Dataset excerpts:
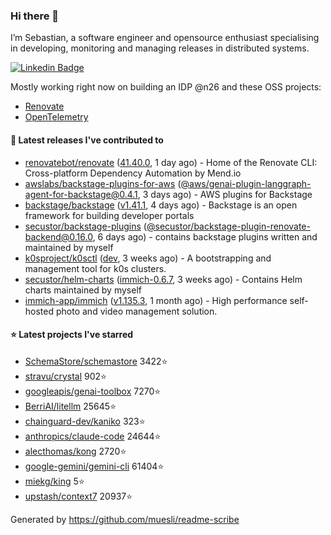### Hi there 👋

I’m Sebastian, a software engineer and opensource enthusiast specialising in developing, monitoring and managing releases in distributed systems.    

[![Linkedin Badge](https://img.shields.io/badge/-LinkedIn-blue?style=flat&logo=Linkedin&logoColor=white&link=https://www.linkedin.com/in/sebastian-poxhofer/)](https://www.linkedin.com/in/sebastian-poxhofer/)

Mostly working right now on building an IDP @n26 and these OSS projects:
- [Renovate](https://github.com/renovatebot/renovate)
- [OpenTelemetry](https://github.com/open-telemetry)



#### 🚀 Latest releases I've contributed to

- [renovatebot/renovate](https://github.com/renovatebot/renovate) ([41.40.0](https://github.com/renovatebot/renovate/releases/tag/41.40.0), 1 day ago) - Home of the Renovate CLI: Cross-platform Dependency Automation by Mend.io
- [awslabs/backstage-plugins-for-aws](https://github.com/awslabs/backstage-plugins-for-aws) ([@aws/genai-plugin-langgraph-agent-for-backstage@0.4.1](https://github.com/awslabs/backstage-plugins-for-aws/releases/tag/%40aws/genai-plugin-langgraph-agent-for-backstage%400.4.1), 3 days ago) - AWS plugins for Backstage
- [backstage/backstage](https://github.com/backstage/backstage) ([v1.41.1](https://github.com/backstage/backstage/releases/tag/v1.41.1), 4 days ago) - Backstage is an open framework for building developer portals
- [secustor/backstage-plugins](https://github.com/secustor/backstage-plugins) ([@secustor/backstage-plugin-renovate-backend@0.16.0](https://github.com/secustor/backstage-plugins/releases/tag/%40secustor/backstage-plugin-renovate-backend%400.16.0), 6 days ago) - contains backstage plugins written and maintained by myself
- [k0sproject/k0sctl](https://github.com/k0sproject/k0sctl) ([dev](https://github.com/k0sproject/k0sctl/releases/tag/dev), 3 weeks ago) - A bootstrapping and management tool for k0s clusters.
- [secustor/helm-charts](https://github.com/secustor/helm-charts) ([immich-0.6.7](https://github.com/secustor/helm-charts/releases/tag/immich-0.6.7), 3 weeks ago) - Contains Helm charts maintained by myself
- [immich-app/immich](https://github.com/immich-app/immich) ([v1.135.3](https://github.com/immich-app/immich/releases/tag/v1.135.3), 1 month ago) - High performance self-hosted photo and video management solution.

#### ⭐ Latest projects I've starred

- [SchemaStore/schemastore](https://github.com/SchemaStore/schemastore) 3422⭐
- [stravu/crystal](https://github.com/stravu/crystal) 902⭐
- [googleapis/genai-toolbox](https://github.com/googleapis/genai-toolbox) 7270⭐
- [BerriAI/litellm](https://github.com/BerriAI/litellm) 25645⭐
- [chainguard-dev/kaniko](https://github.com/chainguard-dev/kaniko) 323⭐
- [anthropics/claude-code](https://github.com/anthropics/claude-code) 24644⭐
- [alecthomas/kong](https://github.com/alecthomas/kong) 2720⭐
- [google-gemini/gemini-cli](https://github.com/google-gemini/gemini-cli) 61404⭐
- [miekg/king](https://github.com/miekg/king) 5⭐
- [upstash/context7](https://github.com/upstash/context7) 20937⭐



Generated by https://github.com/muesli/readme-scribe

* * *

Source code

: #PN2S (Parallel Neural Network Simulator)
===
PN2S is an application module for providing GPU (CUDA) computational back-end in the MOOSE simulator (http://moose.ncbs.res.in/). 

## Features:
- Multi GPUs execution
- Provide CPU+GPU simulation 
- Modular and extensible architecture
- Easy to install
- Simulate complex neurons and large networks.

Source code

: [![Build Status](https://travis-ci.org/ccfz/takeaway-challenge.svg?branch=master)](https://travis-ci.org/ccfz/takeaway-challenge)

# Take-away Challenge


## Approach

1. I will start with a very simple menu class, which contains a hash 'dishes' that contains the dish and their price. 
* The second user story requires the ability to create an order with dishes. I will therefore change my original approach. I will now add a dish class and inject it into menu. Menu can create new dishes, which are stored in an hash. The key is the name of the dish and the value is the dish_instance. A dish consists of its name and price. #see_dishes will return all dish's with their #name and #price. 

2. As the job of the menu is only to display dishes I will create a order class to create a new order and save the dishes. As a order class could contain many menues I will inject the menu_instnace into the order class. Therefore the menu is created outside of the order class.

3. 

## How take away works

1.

==

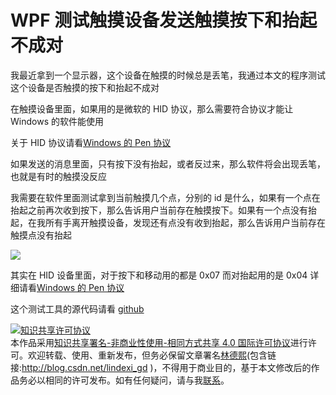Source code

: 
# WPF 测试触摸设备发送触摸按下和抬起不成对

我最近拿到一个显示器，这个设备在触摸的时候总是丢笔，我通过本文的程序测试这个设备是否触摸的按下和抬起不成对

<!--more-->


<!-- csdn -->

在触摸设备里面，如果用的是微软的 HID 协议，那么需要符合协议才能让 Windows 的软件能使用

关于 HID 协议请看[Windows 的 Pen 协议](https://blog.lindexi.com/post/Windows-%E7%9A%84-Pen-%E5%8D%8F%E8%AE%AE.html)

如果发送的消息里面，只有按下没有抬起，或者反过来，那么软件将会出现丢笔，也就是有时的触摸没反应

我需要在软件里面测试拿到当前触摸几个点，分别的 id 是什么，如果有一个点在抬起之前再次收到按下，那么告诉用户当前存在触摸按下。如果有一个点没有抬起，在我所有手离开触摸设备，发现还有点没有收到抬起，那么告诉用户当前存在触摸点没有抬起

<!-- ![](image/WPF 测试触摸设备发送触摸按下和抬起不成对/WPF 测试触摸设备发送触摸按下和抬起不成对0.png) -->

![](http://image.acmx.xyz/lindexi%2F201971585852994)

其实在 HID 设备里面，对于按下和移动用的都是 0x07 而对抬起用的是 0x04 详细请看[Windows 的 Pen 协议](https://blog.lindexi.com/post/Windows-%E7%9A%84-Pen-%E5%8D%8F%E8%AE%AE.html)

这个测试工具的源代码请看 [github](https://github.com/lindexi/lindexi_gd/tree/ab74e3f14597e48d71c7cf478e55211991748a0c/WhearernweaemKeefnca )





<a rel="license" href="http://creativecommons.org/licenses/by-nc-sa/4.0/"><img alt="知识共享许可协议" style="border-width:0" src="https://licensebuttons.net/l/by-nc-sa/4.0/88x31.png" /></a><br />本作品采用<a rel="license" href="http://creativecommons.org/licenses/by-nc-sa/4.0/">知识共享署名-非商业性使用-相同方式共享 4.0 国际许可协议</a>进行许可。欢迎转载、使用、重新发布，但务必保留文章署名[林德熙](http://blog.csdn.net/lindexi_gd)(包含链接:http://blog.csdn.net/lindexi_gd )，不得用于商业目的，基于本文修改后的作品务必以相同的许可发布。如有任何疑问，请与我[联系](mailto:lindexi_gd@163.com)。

▶ **Task brief**: Answer only with how many lines in the records include "html".

▶ **Problem solution**: 2